Salut à tous. Je suis encore novice sur Gentoo. Après avoir mis à jour l'arbre portage et l'overlay pro-audio, j'ai lancé pour la première fois la commande emerge -auDNvt world. Là, emerge me demande si je compte mettre à jour les paquets qui peuvent l'être. Mais avant de répondre oui, j'ai été interpellé par un bout de phrase : Conflict: 1 block. je ne sais pas ce que cela signifie. J'ai cherché sur le forum, puis sur le net, sans succès. Voici la totalité du message :

 *Quote:*   

> Total: 65 packages (52 upgrades, 4 new, 1 in new slot, 8 reinstalls), Size of downloads: 342,591 kB
> 
> Conflict: 1 block
> 
> Would you like to merge these packages? [Yes/No]

 

Qu'est ce que ce Conflict: 1 block signifie ? Merci d'avance. Pierre

----------

## RaX

Bonsoir,

Dans ton cas cela signifie probablement que la mise à jour d'un paquet est "bloqué"  par la présence d'un autre paquet déjà installé sur le système. Il nous faudrait la totalité du message pour en savoir plus.

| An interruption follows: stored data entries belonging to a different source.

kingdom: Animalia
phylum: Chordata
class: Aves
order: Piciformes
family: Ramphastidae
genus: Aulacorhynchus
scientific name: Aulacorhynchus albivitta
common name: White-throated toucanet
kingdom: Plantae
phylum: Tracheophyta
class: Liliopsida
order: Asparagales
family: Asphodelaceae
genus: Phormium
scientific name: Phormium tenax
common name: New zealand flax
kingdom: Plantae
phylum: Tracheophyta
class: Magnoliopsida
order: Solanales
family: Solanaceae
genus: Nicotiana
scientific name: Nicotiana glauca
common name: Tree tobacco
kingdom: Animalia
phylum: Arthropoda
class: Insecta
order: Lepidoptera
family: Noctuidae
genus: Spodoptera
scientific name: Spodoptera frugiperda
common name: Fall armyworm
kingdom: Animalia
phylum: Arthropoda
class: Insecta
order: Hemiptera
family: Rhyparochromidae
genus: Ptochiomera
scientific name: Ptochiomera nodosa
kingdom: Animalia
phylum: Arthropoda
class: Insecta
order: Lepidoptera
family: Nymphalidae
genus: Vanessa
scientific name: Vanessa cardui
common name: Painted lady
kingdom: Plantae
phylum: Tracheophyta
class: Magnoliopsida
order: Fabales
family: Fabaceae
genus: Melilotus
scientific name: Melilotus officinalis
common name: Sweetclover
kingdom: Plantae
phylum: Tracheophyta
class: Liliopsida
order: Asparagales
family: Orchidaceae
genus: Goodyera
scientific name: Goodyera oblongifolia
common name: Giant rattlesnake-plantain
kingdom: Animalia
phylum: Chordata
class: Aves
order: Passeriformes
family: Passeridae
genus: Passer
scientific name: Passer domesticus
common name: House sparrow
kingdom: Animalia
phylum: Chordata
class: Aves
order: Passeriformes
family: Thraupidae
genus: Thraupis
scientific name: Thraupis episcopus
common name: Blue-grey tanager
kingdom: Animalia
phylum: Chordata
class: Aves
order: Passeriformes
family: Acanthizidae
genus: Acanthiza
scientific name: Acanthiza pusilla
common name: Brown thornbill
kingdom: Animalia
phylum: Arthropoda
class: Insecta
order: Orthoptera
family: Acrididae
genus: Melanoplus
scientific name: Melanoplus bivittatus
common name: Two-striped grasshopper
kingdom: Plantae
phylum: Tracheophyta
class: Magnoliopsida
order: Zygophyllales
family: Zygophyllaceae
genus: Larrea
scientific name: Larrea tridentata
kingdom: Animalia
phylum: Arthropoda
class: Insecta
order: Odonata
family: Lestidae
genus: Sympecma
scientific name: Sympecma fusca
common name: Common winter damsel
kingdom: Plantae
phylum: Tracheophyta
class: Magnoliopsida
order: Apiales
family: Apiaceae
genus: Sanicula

Dans ton cas ce n'est pas bloquant pour portage, qui t'informe juste du "conflit" et va le résoudre par lui même. Très probablement en dé-installant le paquet bloquant et en le réinstallant avec une version différente.

Maintenant pour en avoir le coeur net il nous faut la totalité du message retourné par ton  "emerge -auDNvt world".

Tcho.

----------

## bpier

Tcho, voilà l'intégralité du message :

 *Quote:*   

> bpier portage # emerge -auDNvt world
> 
>  * IMPORTANT: 5 news items need reading for repository 'gentoo'.
> 
>  * Use eselect news to read news items.
> ...

 

Ton hypothèse pourrait être validée par le message. Auquel cas le paquet bloquant, qui sera updaté, pourrait bien être gnome-extra/gucharmap.

Un eix gnome-extra/gucharmap me donne :

 *Quote:*   

> bpier music # eix gnome-extra/gucharmap
> 
> [U] gnome-extra/gucharmap
> 
>      Available versions:  
> ...

 

EDIT : j'ai fait un emerge --update --deep world, puis un emerge --depclean et un revdep-rebuild. J'ai relancé emerge -auDNvt world pour voir et le message a disparu. Parfait.

----------